Dataset entries:
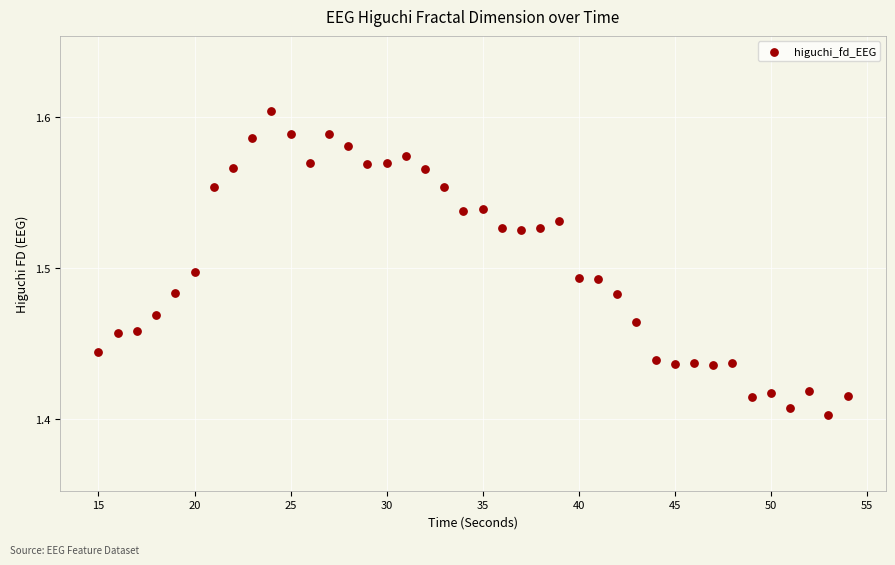

What is the range of X values (max minus min)?

39.0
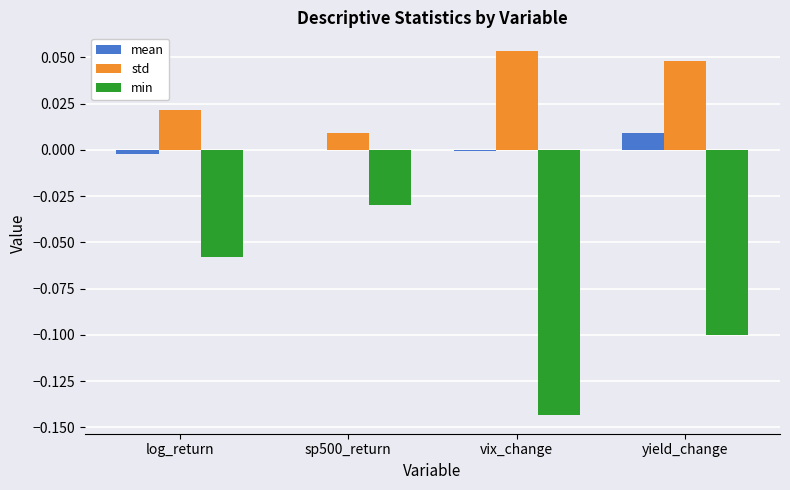

Between log_return and vix_change, which series saw the biggest shift?

min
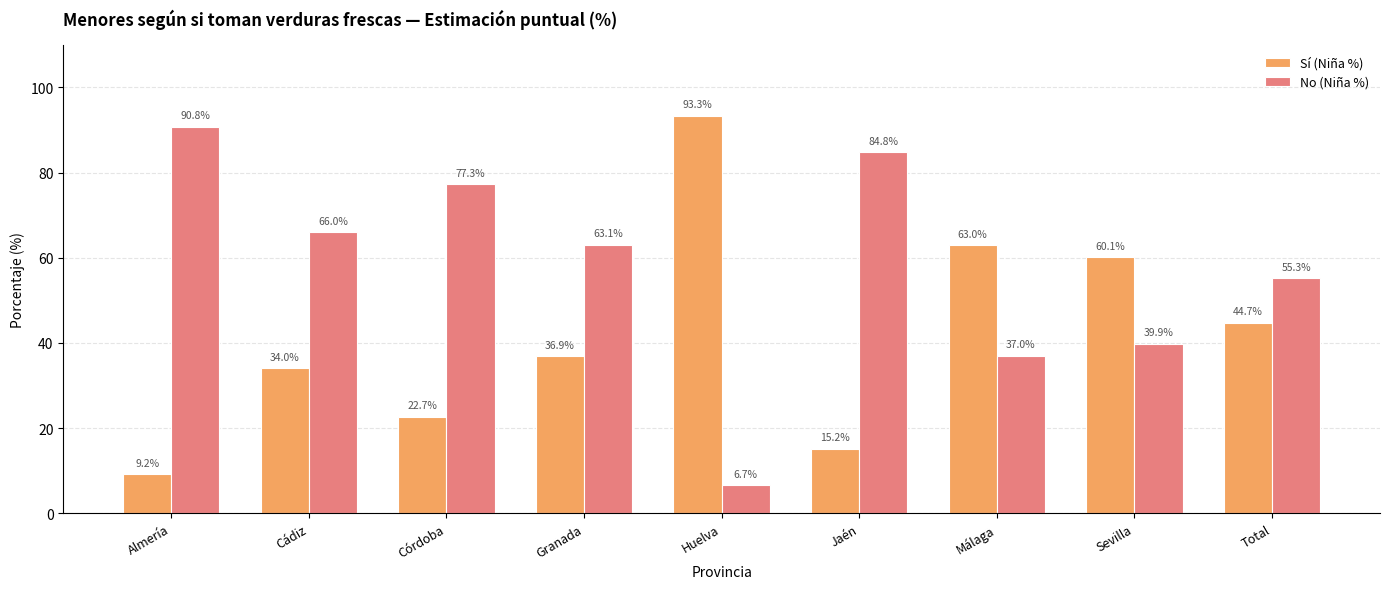

What is the difference between the highest and lowest values at Almería?

81.5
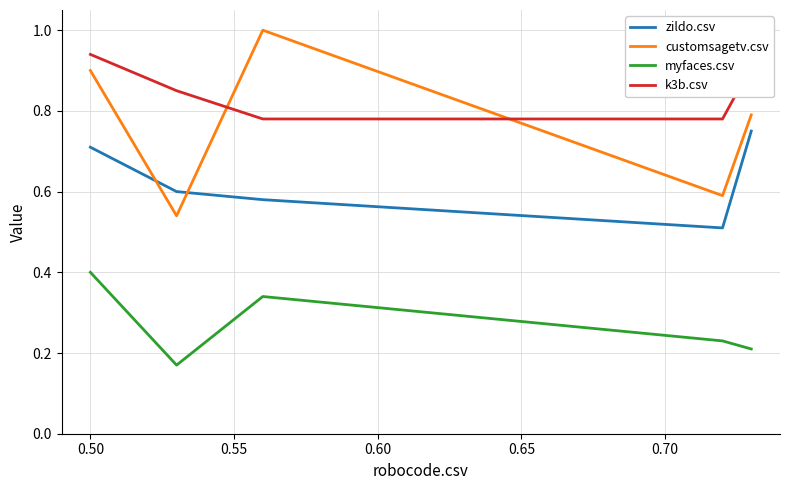

Which series ends up on top after the final intersection of customsagetv.csv and zildo.csv?

customsagetv.csv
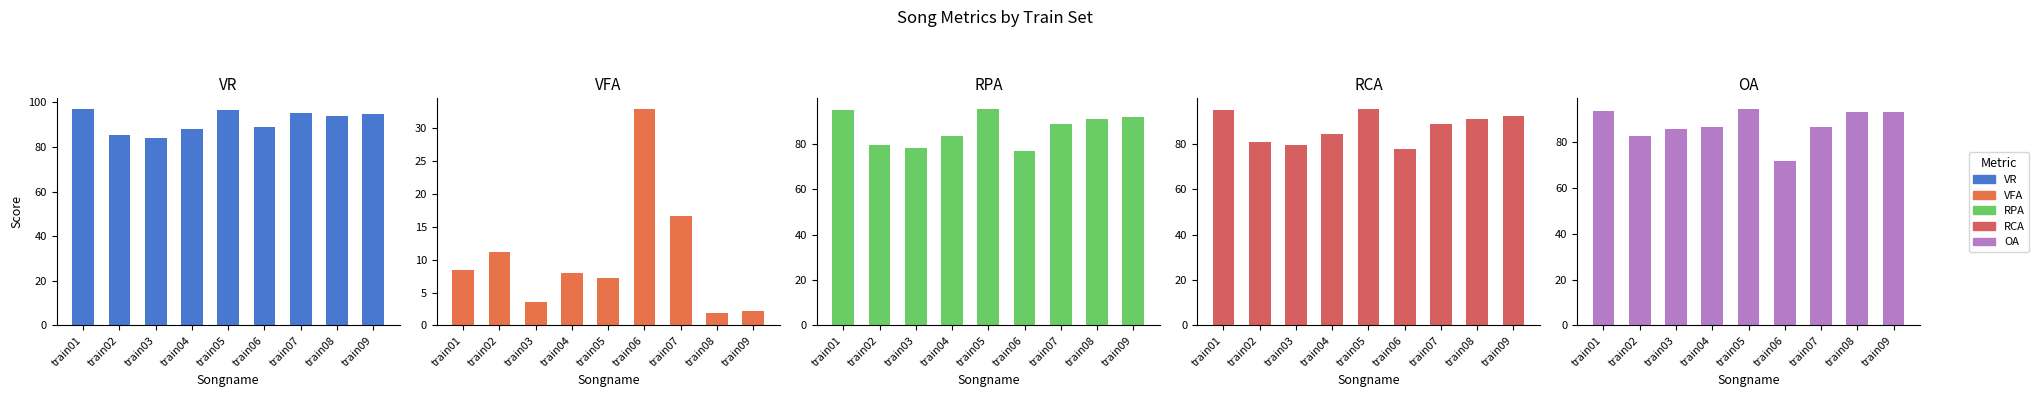

What is the difference between the RPA values at train05 and train08?

4.2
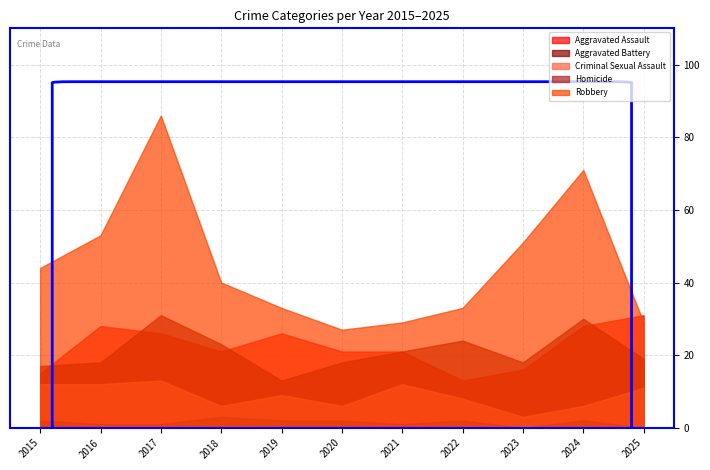

What is the difference between the maximum and second lowest values in the Criminal Sexual Assault series?

7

- [To-do item] Go through the rows and swap each "difference" for "gap", changing nothing else. Leave the pictures out of your answer.

- [Output of the task]
What is the range of X values (max minus min)?

39.0

Between log_return and vix_change, which series saw the biggest shift?

min

What is the gap between the highest and lowest values at Almería?

81.5

Which series ends up on top after the final intersection of customsagetv.csv and zildo.csv?

customsagetv.csv

What is the gap between the RPA values at train05 and train08?

4.2

What is the gap between the maximum and second lowest values in the Criminal Sexual Assault series?

7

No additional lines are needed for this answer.